11 de novembro de 2007

A cidade fala

Jornal O Estado do Maranhão
São Luís fala. Fala, esta cidade. Fala por sua história, sua geografia, sua arquitetura, seu traçado português, suas ruas em ladeira, seus sobrados e igrejas; por sua gente e suas crianças; por seus ventos, como agora, pura carícia e frescor; fala por suas hipnotizantes luas cheias que o bebê com nome de rei do povo judeu olha fascinado, comparando-as com a lâmpada acesa na sacada do alto prédio, de onde se vêem navios à distância, iluminados ( com a luz da lua?) na noite tão bonita. São vários os idiomas, os signos, as linguagens reveladores da cidade.
Ela fala também por seus bons escritores, artistas plásticos e fotógrafos, que os há apaixonados por ela, e muito. Vejam o caso deste São Luís, azulejo e poesia, pequeno e belo livro com texto de Antônio Carlos Lima e ilustrações de Jesus Santos, contando ainda com fotos de Márcio Vasconcelos.
Antônio Carlos, um dos melhores jornalistas maranhenses, ex-diretor de redação deste jornal e ex-diretor do Centro de Estudos Brasileiros, da embaixada do Brasil em Santiago, Chile, fez São Luís contar sua própria história, desde a fundação até nossa época, depois de ter conversado com ela, seduzindo-a e convencendo-a a se mostrar, a fim de obter um texto natural e simples. As crianças, que formam o público a que o livro se dirige, terão ouvidos para escutar e olhos para ler, e mais terão quando adultos, pois se o tiverem lido terão crescido no amor pela cidade – não aquele do poeta, eterno apenas enquanto durar –, pois será amor, se me permitem dizer, eternamente eterno, como são os amores delas.
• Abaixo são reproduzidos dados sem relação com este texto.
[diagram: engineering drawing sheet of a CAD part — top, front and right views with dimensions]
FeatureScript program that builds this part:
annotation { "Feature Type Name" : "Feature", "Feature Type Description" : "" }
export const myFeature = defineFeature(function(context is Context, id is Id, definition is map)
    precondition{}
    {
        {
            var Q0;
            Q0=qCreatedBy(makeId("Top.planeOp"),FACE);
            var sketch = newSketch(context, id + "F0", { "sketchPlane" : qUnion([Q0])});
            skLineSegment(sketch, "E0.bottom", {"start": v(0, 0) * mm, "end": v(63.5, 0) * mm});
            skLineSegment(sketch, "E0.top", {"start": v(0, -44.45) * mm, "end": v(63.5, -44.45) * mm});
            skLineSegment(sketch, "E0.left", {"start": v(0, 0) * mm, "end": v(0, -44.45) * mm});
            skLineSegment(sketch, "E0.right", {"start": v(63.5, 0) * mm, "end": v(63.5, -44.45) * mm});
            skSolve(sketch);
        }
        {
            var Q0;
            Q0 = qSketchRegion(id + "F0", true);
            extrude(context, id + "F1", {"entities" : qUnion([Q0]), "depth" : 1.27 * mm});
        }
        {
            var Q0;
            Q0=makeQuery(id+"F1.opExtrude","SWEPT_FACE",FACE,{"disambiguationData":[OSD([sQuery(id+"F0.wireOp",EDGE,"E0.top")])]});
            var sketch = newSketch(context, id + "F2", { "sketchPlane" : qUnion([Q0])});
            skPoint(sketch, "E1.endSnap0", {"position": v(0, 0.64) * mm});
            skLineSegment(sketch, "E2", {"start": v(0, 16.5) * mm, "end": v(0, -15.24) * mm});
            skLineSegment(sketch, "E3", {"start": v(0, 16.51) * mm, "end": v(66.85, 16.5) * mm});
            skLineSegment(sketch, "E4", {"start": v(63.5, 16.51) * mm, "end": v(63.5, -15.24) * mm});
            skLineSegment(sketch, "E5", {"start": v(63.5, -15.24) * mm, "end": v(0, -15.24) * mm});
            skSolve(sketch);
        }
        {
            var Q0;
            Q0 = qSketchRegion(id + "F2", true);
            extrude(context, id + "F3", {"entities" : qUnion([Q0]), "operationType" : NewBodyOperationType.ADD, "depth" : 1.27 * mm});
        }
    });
Por acaso, alguém deixa de ser criança?
Desde a vinda dos franceses, comandados pelo senhor de La Ravardière e por François de Rasilly, fundadores da França Equinocial aqui, e mesmo antes da vinda deles, a partir da chegada a nossas terras de piratas e aventureiros de várias nacionalidades, ainda no século XVI, até o surgimento da metrópole de quase um milhão de habitantes de nossos dias, quase 400 anos depois de sua fundação em 1612, passando pela período de grande crescimento econômico no século XIX, que possibilitou o surgimento de uma brilhante geração de intelectuais, quando se tornou conhecida como Atenas Brasileira, e permitiu a construção de um conjunto arquitetônico de grande valor histórico atualmente, assegurando-lhe em 1997 o título de Patrimônio Cultural da Humanidade, dado pela Unesco, o texto toma o leitor ou o pequeno leitor pela mão, no estilo caracteristicamente leve e descomplicado de Antônio Carlos, correto, seguro, claro e saboroso, como se pode ver no seu livro de crônicas e reportagens Além da Ilha, e o conduz pela história da cidade, de forma didática, com paciência de bom professor, dando informações precisas, indicadoras da notável capacidade de síntese no autor.
Jesus Santos, expositor em São Paulo, Brasília, Salvador, Bogotá e Nova York, artista maduro e inquieto, que realizou sua primeira exposição no Salão Nobre da Academia Maranhense de Letras em 1967, hoje em pleno domínio de seu artesanato pictórico e um dos maiores talentos, se não o maior de sua geração, valoriza o livro com ilustrações de cores vibrantes ajustadas perfeitamente ao texto e, portanto, ao próprio público a que é destinada a obra, contendo todos os elementos simbólicas do nosso imaginário acerca dos momentos fundadores de nossa sociedade e desse corpo vivo que é a cidade.
Não sei se ainda se ensina história do Maranhão nas escolas. Se o fazem, este deveria ser livro de uso obrigatório. Se não, deveriam fazê-lo. Afinal, num ambiente em que se produzem tão poucos livros sobre o assunto e num ano em que a cidade completa 10 anos como Patrimônio da Humanidade, o aparecimento de um como esse deveria ser motivo de adoção imediata pelas escolas e salvas de foguete.